__Task instructions__:
Check every line of the data below for the word "makanan". Copy the ones that have it.

__Material for this exercise__:
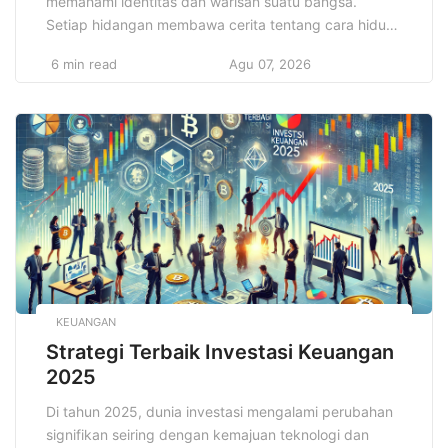
memahami identitas dan warisan suatu bangsa.
Setiap hidangan membawa cerita tentang cara hidup,
bahan alami yang ada di wilayah tersebut, serta
6 min read
Agu 07, 2026
tradisi yang telah di wariskan turun-temurun. Dengan
jelajahi makanan unik dari seluruh dunia, Anda bisa
melihat bagaimana makanan berkembang dan
menyesuaikan diri dengan kebutuhan serta
kepercayaan […]
KEUANGAN
Strategi Terbaik Investasi Keuangan
2025
Di tahun 2025, dunia investasi mengalami perubahan
signifikan seiring dengan kemajuan teknologi dan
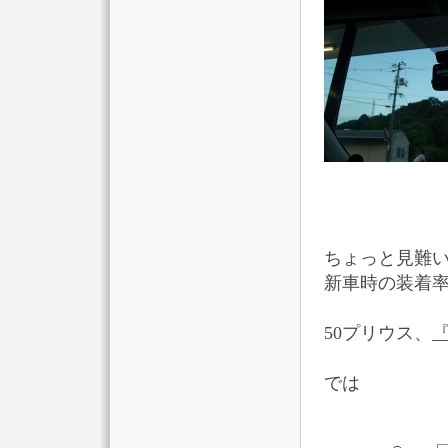
ちょっと見難
新車時の装着
50プリウス、
『
では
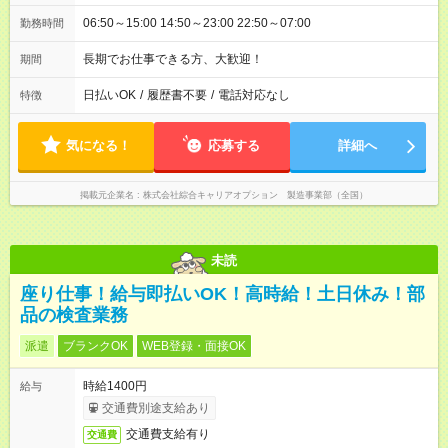
06:50～15:00 14:50～23:00 22:50～07:00
勤務時間
長期でお仕事できる方、大歓迎！
期間
日払いOK
/
履歴書不要
/
電話対応なし
特徴
気になる！
応募する
詳細へ
掲載元企業名
株式会社綜合キャリアオプション 製造事業部（全国）
未読
座り仕事！給与即払いOK！高時給！土日休み！部
品の検査業務
派遣
ブランクOK
WEB登録・面接OK
時給1400円
給与
交通費別途支給あり
交通費支給有り
交通費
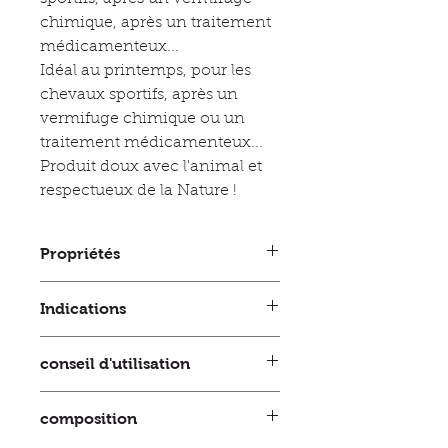
chimique, après un traitement
médicamenteux...
Idéal au printemps, pour les
chevaux sportifs, après un
vermifuge chimique ou un
traitement médicamenteux...
Produit doux avec l'animal et
respectueux de la Nature !
Propriétés
Equi TAO-XIAO 100% naturel et
Indications
composé exclusivement de plantes
soigneusement sélectionnées,
• Favoriser le drainage hépato-rénal
contribue à favoriser les fonctions
conseil d'utilisation
• Au changement de saison
hépatique et rénale.
• Au printemps (période propice à
En aidant votre cheval à harmoniser
la fourbure)
Pot de 120g de poudre de
ses énergies YIN et YANG, Equi
composition
• Avant et près l'effort pour les
plantes avec dosette.
TAO-XIAO a une action durable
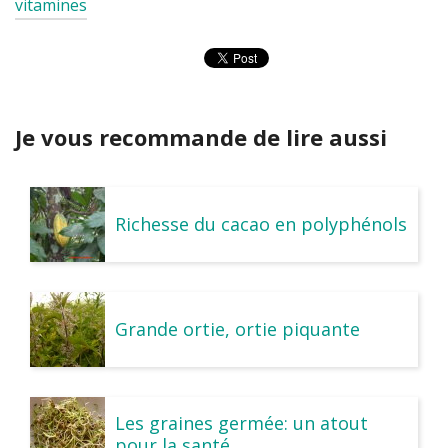
vitamines
Je vous recommande de lire aussi
Richesse du cacao en polyphénols
Grande ortie, ortie piquante
Les graines germée: un atout
pour la santé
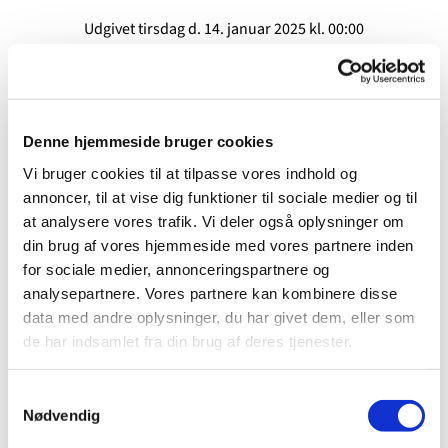
Udgivet tirsdag d. 14. januar 2025 kl. 00:00
Denne hjemmeside bruger cookies
Vi bruger cookies til at tilpasse vores indhold og
annoncer, til at vise dig funktioner til sociale medier og til
at analysere vores trafik. Vi deler også oplysninger om
din brug af vores hjemmeside med vores partnere inden
for sociale medier, annonceringspartnere og
analysepartnere. Vores partnere kan kombinere disse
data med andre oplysninger, du har givet dem, eller som
de har indsamlet fra din brug af deres tjenester.
Læs referatet fra seneste møde i provstiudvalget
S
Referat fra den 18. juni 2026
Nødvendig
a
m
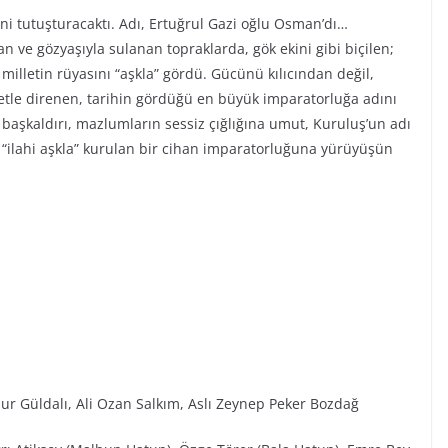
ini tutuşturacaktı. Adı, Ertuğrul Gazi oğlu Osman’dı…
n ve gözyaşıyla sulanan topraklarda, gök ekini gibi biçilen;
r milletin rüyasını “aşkla” gördü. Gücünü kılıcından değil,
iyetle direnen, tarihin gördüğü en büyük imparatorluğa adını
ı başkaldırı, mazlumların sessiz çığlığına umut, Kuruluş’un adı
“ilahi aşkla” kurulan bir cihan imparatorluğuna yürüyüşün
ur Güldalı, Ali Ozan Salkım, Aslı Zeynep Peker Bozdağ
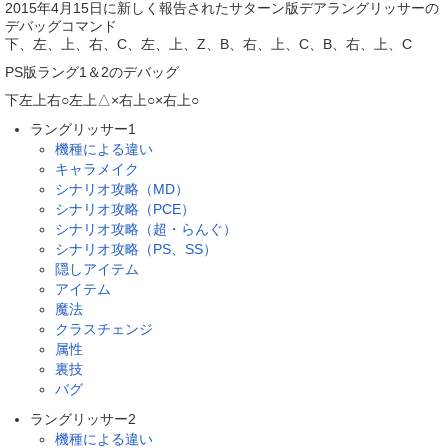
2015年4月15日に新しく報告されたサターン版デアラングリッサーの
デバッグコマンド
下、左、上、右、C、左、上、Z、B、右、上、C、B、右、上、C
PS版ラング1＆2のデバッグ
下左上右○左上△×右上○×右上○
ラングリッサー1
機種による違い
キャラメイク
シナリオ攻略（MD）
シナリオ攻略（PCE）
シナリオ攻略（超・らんぐ）
シナリオ攻略（PS、SS）
隠しアイテム
アイテム
魔法
クラスチェンジ
属性
裏技
バグ
ラングリッサー2
機種による違い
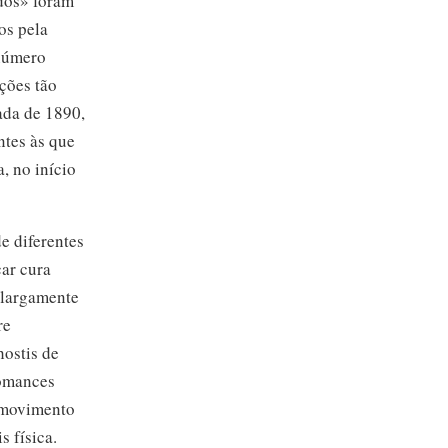
dos» foram
os pela
 número
ções tão
cada
de 1890,
ntes às que
, no início
e diferentes
car cura
 largamente
re
hostis de
romances
o movimento
 física.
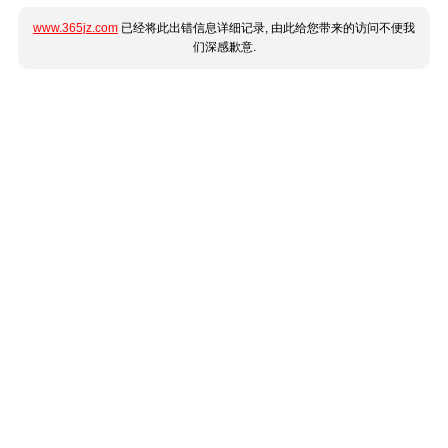
www.365jz.com
已经将此出错信息详细记录, 由此给您带来的访问不便我
们深感歉意.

__Your response__:
jelajahi makanan unik dari seluruh dunia, Anda bisa
melihat bagaimana makanan berkembang dan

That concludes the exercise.